The Western rifles came from the CIA. Through Operation Cyclone, Washington funneled billions of dollars of weapons to the Afghan Mujahideen through Pakistan: everything from M16 rifles to Stinger missiles to anti-tank mines. In 1984, the Soviets launched Operation Curtain to seal the Pakistani-Afghan border and cut off that pipeline. The mission fell to Spetsnaz GRU teams that inserted by helicopter, ambushed weapons caravans in the mountain passes, and dragged the cargo back to base. Officially they were there to destroy what they captured. In practice, they kept the interesting pieces.

Among them, the M16 was the most valuable trophy, and the most practical. A common Spetsnaz tactic in remote valleys was to dress and arm themselves as Mujahideen so they could close the distance before opening fire. An AK in the hands of a man in Afghan robes might still draw a second glance. An M16 didn’t. The disguise sometimes bought the seconds that decided the firefight.

In March 1986, the single biggest haul came at the Battle of Karera, where the 334th Spetsnaz Battalion raided a major rebel stronghold near the Pakistani border and walked out with the largest single stockpile of American rifles captured in the entire war.
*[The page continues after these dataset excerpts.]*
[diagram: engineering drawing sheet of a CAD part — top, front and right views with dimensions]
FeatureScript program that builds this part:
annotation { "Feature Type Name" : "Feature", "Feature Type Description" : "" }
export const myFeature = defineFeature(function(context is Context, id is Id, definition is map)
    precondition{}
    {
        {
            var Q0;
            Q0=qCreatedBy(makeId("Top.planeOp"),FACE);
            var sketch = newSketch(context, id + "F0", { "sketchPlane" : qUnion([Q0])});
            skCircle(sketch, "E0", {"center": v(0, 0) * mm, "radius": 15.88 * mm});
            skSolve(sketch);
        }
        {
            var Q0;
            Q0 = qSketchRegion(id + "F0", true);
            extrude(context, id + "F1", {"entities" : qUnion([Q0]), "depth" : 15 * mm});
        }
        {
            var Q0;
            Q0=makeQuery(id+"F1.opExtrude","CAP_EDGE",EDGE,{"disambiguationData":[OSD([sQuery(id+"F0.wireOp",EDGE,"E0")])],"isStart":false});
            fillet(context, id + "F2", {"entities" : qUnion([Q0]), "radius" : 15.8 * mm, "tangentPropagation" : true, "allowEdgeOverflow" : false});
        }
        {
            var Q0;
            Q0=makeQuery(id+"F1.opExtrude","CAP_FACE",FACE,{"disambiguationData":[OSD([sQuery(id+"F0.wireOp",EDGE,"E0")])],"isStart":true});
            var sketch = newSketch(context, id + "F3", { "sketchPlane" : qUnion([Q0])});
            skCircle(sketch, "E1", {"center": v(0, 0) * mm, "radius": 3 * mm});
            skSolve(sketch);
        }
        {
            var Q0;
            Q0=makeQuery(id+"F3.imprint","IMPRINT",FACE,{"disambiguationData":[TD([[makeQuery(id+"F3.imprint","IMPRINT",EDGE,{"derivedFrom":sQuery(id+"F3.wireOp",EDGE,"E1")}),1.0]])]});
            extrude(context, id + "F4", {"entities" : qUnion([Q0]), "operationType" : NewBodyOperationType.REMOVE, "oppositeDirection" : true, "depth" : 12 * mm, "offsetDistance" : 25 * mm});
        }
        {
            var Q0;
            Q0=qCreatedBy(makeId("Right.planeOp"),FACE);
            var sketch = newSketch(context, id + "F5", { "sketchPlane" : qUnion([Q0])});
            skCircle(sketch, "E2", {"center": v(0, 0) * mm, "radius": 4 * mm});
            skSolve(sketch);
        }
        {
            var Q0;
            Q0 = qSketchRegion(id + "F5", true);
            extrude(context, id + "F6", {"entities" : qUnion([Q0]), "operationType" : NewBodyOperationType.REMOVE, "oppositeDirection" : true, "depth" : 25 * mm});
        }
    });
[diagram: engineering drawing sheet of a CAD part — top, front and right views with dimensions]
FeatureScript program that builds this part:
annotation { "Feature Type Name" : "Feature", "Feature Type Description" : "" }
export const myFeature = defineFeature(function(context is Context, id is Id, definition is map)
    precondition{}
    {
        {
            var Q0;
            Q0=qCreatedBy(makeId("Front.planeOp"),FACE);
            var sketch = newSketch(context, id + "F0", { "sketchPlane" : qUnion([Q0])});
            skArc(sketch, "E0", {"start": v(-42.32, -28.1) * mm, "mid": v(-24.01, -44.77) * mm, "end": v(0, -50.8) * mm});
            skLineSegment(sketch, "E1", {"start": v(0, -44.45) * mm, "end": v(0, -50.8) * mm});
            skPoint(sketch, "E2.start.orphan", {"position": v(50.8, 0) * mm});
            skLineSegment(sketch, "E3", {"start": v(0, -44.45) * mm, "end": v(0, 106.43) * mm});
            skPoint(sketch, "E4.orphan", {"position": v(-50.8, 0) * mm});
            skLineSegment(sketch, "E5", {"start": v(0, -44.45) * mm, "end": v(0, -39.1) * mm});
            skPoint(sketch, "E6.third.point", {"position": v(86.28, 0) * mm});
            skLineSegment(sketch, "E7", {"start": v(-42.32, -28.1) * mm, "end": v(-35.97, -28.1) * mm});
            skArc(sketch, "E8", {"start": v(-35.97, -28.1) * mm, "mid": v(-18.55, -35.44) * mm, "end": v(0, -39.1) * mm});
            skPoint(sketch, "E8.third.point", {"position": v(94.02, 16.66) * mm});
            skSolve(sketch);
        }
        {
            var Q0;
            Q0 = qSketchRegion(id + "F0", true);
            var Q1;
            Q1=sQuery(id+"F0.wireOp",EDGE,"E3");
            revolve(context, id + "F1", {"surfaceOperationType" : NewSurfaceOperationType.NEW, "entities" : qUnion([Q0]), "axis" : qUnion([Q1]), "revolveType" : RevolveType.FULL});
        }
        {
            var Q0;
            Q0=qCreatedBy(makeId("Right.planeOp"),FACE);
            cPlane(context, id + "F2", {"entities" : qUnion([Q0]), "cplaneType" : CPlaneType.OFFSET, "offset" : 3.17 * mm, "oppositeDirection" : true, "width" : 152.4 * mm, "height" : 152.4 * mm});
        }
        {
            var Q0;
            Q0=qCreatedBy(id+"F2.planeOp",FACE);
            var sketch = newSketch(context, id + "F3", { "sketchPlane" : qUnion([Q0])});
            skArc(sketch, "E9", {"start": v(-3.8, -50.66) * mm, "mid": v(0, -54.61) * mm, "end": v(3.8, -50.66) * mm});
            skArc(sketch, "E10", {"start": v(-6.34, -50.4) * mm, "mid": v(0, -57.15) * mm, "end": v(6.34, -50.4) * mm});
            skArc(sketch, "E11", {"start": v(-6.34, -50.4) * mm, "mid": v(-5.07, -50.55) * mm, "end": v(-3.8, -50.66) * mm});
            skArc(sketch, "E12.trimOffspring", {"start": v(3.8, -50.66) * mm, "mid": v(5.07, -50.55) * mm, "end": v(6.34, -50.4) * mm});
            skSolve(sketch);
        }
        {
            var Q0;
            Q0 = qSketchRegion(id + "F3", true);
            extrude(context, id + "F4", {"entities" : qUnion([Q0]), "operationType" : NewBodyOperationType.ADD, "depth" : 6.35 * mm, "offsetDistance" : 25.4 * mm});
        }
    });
Officers wrote home about them and posed with them for the camera. In 1987, a Soviet reconnaissance captain even borrowed an American field jacket and M16 from a Mujahideen commander during ceasefire talks, just to get the souvenir shot.

After the Soviet withdrawal in 1989, most of those captured rifles disappeared back into the black markets that had fed the war in the first place. The photos stayed behind: Soviet troopers grinning over American rifles, in a war that would teach every superpower the same lesson eventually.